The test was carried out on a mature Beech Tree which was located in the main garden of the property. The tree had a visible stem wound extending from the base up to the lower stem. Woundwood was also present and is a new wood that has developed around the wound as a response to this, which is the trees attempt to occlude (seal off) the affected area.
The purpose of the decay detection test was undertaken to assess the internal condition of the tree due to the size and location of the stem wound.
The wood around/within the stem was manually tapped and probed and appeared to reasonably solid. However, due to the location and size of the wound and the positioning of the tree within the garden, three internal tests were undertaken.

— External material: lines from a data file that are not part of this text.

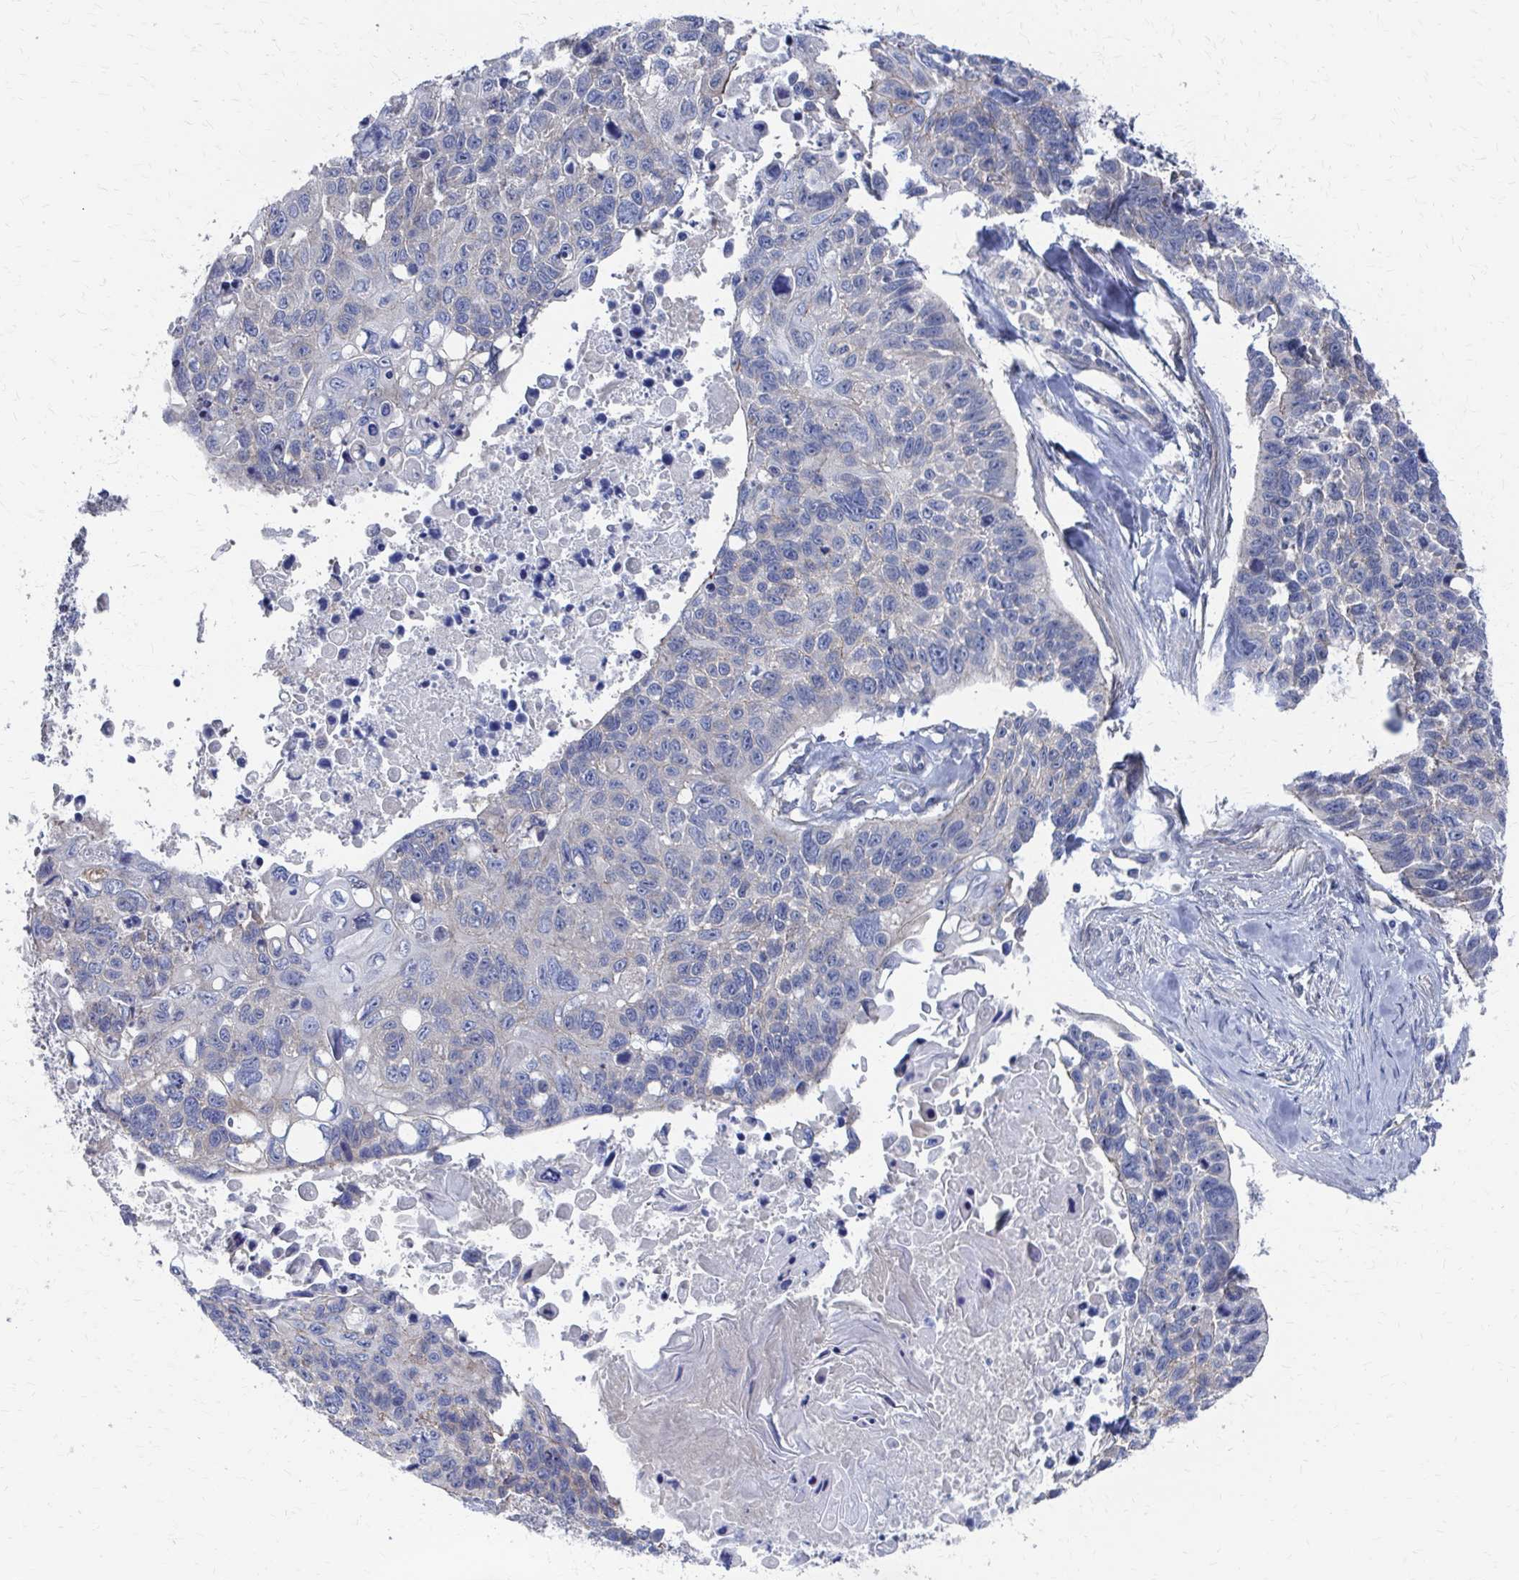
{"staining": {"intensity": "negative", "quantity": "none", "location": "none"}, "tissue": "lung cancer", "cell_type": "Tumor cells", "image_type": "cancer", "snomed": [{"axis": "morphology", "description": "Squamous cell carcinoma, NOS"}, {"axis": "topography", "description": "Lung"}], "caption": "DAB (3,3'-diaminobenzidine) immunohistochemical staining of squamous cell carcinoma (lung) displays no significant expression in tumor cells.", "gene": "PLEKHG7", "patient": {"sex": "male", "age": 62}}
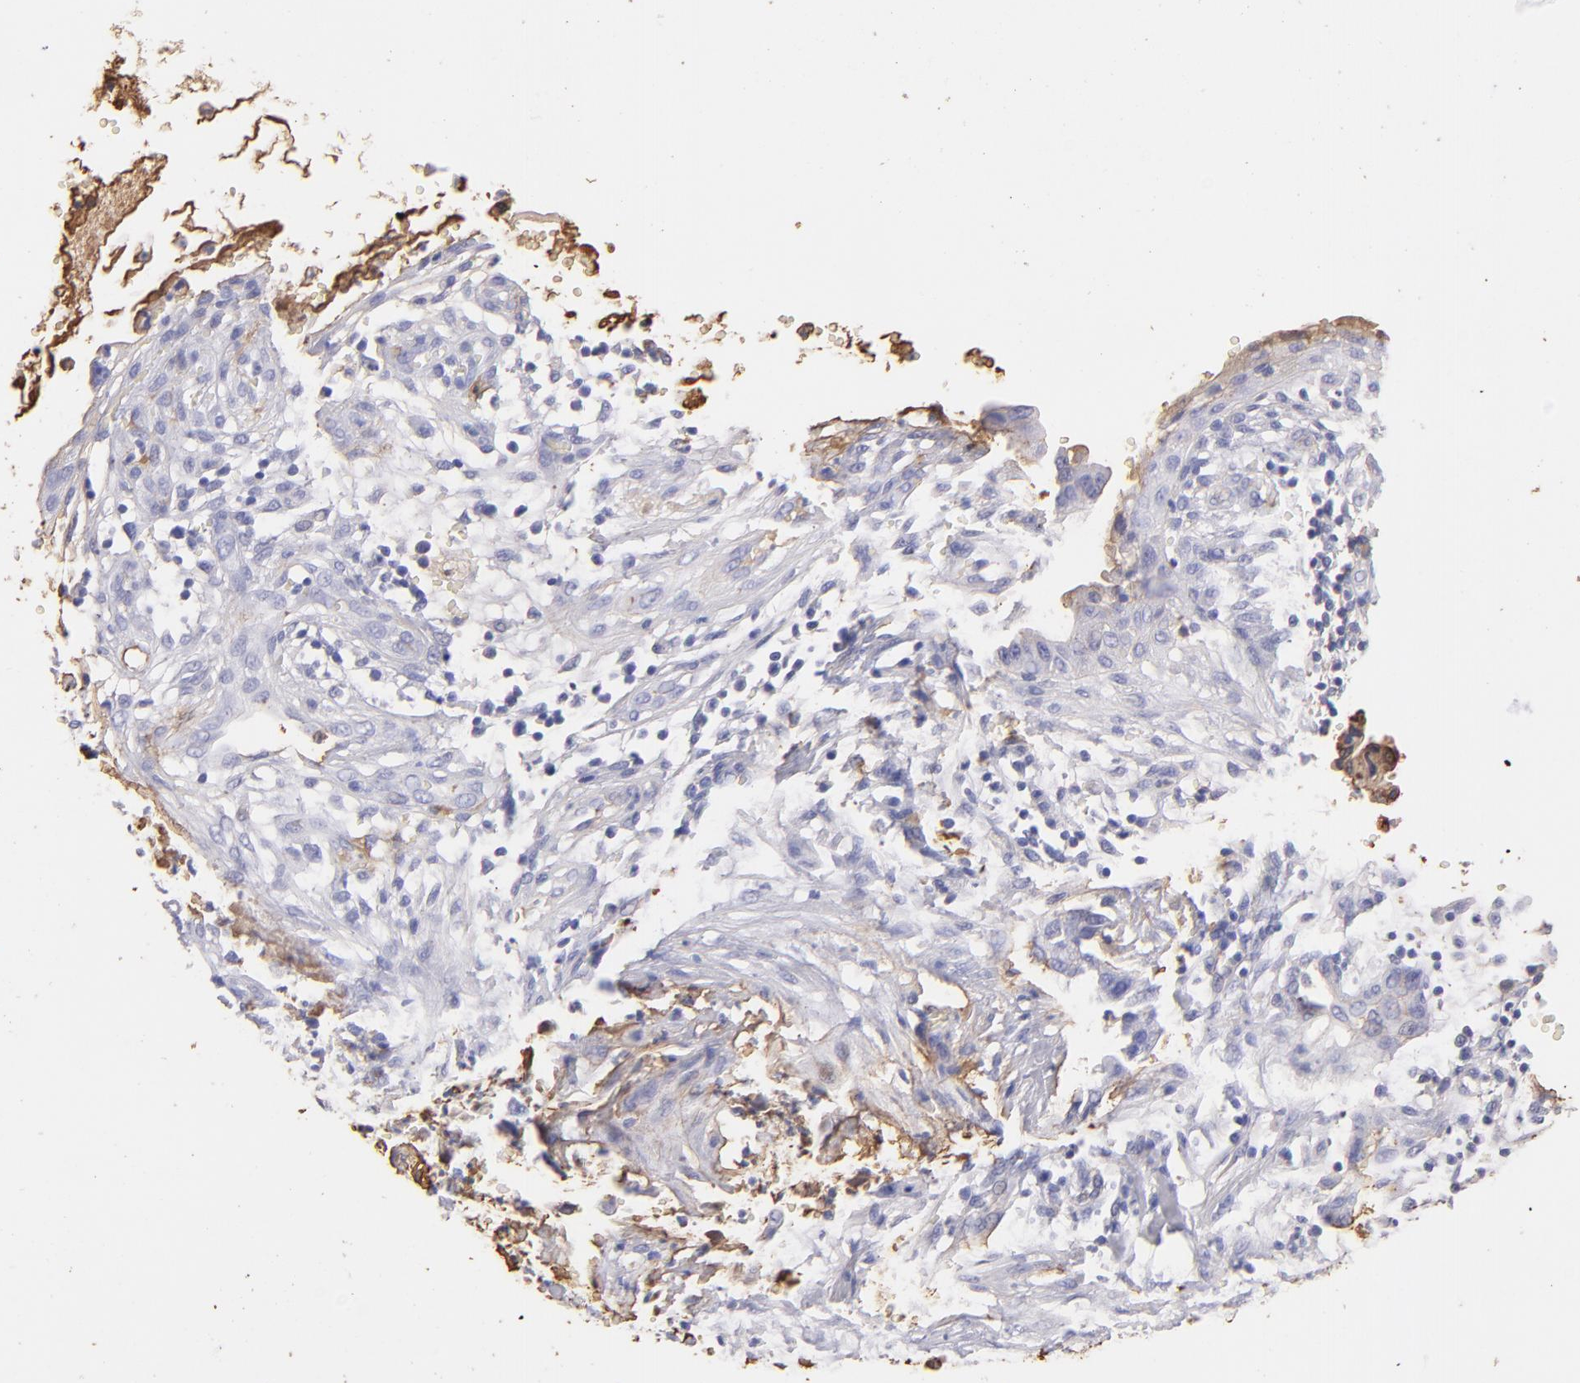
{"staining": {"intensity": "negative", "quantity": "none", "location": "none"}, "tissue": "cervical cancer", "cell_type": "Tumor cells", "image_type": "cancer", "snomed": [{"axis": "morphology", "description": "Normal tissue, NOS"}, {"axis": "morphology", "description": "Squamous cell carcinoma, NOS"}, {"axis": "topography", "description": "Cervix"}], "caption": "The histopathology image reveals no significant staining in tumor cells of cervical cancer. The staining was performed using DAB (3,3'-diaminobenzidine) to visualize the protein expression in brown, while the nuclei were stained in blue with hematoxylin (Magnification: 20x).", "gene": "FGB", "patient": {"sex": "female", "age": 45}}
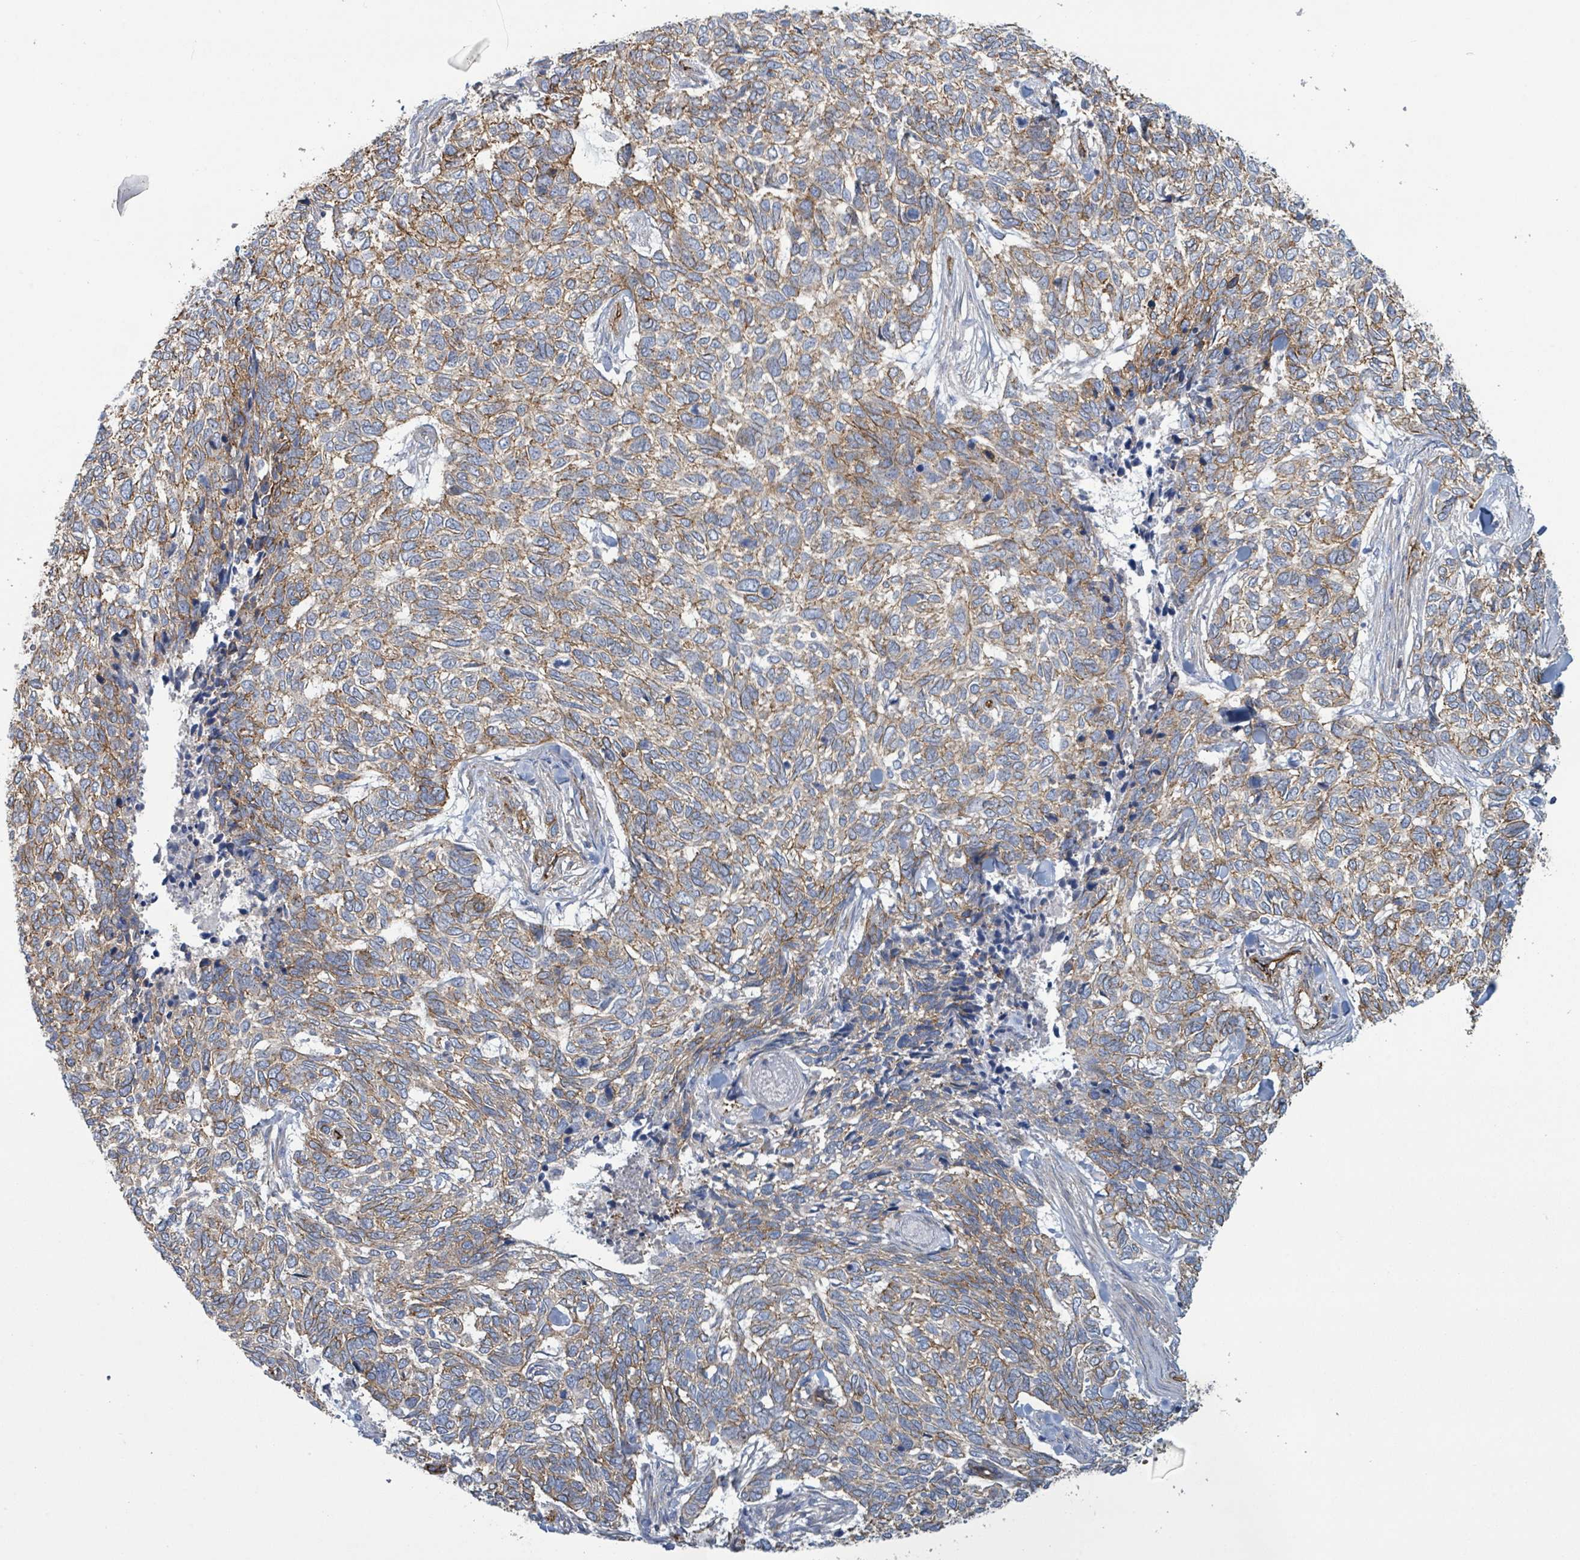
{"staining": {"intensity": "moderate", "quantity": ">75%", "location": "cytoplasmic/membranous"}, "tissue": "skin cancer", "cell_type": "Tumor cells", "image_type": "cancer", "snomed": [{"axis": "morphology", "description": "Basal cell carcinoma"}, {"axis": "topography", "description": "Skin"}], "caption": "Immunohistochemistry (IHC) staining of skin cancer, which demonstrates medium levels of moderate cytoplasmic/membranous expression in approximately >75% of tumor cells indicating moderate cytoplasmic/membranous protein positivity. The staining was performed using DAB (brown) for protein detection and nuclei were counterstained in hematoxylin (blue).", "gene": "LDOC1", "patient": {"sex": "female", "age": 65}}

The three test results indicated that there were no areas of internal decay and showed solid, healthy wood. Based on the results, the wound and associated decay did not penetrate deep into the stem of the tree and no significant internal issues were evident. As the tree canopy also appeared healthy and there were no other structural defects observed, based on the visual assessment combined with the result obtained from the decay detection test, the tree was considered to be structurally sound at the time.
However, as a precaution, our consultant advised that the wound be monitored during the later summer/autumn months for any signs of fungi/fruiting bodies. An arboriculturist should be notified and/or photos taken and forwarded on should this occur. Similarly, any changes in the tree canopy (early leaf fall, discolouration or sparse foliage etc) should be referred to an arboriculturist.